_TASK STATEMENT_
If a line in the records below contains the word "while", return that line.

_SOURCE INFORMATION_
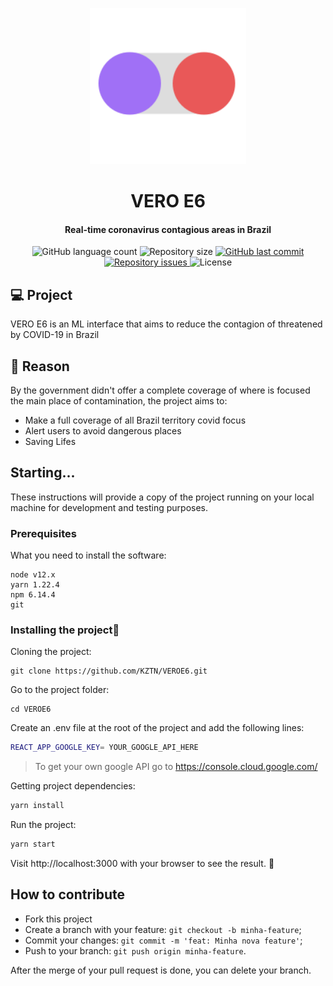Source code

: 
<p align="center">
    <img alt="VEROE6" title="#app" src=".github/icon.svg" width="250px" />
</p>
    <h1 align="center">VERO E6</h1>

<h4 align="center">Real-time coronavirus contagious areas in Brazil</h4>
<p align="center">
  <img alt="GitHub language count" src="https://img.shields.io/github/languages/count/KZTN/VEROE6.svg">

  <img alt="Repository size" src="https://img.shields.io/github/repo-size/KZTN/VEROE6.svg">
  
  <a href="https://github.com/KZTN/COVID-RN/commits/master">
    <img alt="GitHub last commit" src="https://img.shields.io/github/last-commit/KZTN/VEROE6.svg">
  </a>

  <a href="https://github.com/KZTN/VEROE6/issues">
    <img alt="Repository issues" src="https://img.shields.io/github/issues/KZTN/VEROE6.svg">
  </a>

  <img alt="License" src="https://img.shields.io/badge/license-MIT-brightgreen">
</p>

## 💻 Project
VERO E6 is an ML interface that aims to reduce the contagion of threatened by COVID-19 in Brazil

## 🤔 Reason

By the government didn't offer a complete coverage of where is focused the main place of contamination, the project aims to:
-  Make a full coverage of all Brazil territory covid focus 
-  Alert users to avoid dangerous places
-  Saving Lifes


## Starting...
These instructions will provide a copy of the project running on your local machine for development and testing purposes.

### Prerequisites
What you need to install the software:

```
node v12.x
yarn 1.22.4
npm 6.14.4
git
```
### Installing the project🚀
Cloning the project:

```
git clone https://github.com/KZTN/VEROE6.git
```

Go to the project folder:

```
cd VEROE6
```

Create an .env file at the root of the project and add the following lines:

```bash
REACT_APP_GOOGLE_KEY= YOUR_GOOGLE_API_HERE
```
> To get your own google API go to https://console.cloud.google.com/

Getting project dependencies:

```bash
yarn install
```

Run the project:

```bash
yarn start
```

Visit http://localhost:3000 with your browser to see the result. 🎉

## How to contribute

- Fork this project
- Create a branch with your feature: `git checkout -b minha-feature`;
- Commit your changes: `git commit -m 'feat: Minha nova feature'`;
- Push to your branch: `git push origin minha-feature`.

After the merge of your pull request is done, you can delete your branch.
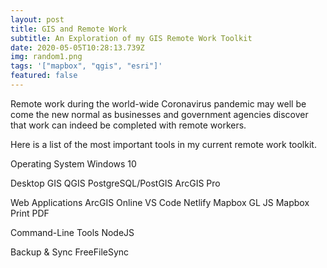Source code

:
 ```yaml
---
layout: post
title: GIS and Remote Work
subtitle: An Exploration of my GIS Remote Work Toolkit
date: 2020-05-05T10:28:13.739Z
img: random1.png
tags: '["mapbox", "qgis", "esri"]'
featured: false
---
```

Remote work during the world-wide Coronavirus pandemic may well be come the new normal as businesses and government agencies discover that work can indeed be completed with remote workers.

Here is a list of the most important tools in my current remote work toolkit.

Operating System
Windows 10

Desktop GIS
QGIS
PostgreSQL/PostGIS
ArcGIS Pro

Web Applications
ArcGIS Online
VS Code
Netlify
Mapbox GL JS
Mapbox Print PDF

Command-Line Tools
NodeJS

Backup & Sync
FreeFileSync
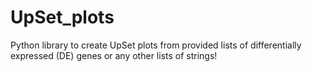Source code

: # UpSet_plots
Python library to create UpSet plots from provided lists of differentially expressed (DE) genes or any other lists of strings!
--
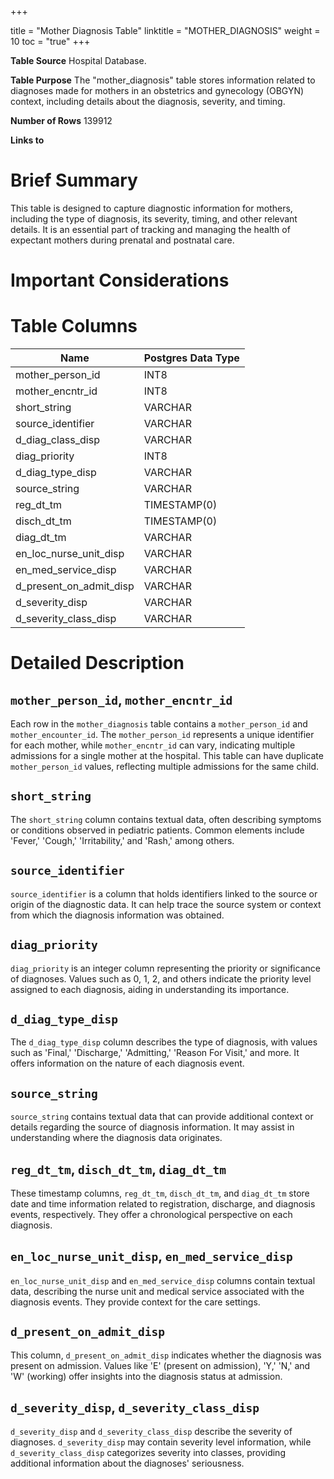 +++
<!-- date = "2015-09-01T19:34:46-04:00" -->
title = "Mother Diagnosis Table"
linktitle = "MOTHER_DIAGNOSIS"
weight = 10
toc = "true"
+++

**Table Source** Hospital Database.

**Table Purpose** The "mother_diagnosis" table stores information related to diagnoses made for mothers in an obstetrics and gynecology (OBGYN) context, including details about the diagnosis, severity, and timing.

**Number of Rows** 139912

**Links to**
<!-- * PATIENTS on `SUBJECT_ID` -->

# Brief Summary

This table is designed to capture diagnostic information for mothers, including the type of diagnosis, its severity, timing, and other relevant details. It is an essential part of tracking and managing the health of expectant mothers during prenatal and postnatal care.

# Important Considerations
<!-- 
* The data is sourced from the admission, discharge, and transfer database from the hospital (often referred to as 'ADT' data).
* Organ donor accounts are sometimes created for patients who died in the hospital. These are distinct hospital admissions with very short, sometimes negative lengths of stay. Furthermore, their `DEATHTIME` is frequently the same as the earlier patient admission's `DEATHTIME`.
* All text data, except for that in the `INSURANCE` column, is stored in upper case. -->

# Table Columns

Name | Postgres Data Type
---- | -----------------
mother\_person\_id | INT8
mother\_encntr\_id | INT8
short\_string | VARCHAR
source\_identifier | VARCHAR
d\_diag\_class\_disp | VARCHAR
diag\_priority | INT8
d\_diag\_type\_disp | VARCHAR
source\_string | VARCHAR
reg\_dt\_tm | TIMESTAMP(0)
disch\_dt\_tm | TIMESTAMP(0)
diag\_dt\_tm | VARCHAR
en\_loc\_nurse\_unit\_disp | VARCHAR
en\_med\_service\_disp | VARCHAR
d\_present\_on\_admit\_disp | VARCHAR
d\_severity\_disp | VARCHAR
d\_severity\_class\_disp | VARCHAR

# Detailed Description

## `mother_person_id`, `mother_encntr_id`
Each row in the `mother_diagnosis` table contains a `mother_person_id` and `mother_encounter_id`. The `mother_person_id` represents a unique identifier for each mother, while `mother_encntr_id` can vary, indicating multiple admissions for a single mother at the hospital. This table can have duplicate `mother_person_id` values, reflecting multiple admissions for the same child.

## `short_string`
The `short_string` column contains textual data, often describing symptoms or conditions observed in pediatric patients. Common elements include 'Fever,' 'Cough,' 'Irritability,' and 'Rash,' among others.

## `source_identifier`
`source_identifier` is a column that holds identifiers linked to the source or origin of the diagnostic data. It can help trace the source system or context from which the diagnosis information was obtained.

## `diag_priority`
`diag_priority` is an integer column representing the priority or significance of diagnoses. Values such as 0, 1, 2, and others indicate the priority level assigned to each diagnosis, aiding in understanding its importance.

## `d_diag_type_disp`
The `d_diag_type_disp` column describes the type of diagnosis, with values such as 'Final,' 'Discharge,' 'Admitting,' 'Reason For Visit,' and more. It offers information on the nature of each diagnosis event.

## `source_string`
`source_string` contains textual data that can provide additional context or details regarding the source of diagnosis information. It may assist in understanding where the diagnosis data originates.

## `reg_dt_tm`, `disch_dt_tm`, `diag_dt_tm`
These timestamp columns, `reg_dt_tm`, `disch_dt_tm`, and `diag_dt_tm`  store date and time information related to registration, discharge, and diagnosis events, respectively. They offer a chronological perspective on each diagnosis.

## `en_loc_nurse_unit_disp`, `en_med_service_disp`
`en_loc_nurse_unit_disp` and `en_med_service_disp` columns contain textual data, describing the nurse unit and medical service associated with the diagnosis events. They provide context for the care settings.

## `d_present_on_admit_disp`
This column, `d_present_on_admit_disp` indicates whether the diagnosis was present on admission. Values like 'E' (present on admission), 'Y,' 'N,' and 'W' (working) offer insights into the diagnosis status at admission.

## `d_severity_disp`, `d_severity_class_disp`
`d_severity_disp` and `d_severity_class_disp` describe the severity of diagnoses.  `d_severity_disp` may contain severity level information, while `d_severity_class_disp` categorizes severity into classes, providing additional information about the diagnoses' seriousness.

_RESULT_
Each row in the `mother_diagnosis` table contains a `mother_person_id` and `mother_encounter_id`. The `mother_person_id` represents a unique identifier for each mother, while `mother_encntr_id` can vary, indicating multiple admissions for a single mother at the hospital. This table can have duplicate `mother_person_id` values, reflecting multiple admissions for the same child.
`d_severity_disp` and `d_severity_class_disp` describe the severity of diagnoses.  `d_severity_disp` may contain severity level information, while `d_severity_class_disp` categorizes severity into classes, providing additional information about the diagnoses' seriousness.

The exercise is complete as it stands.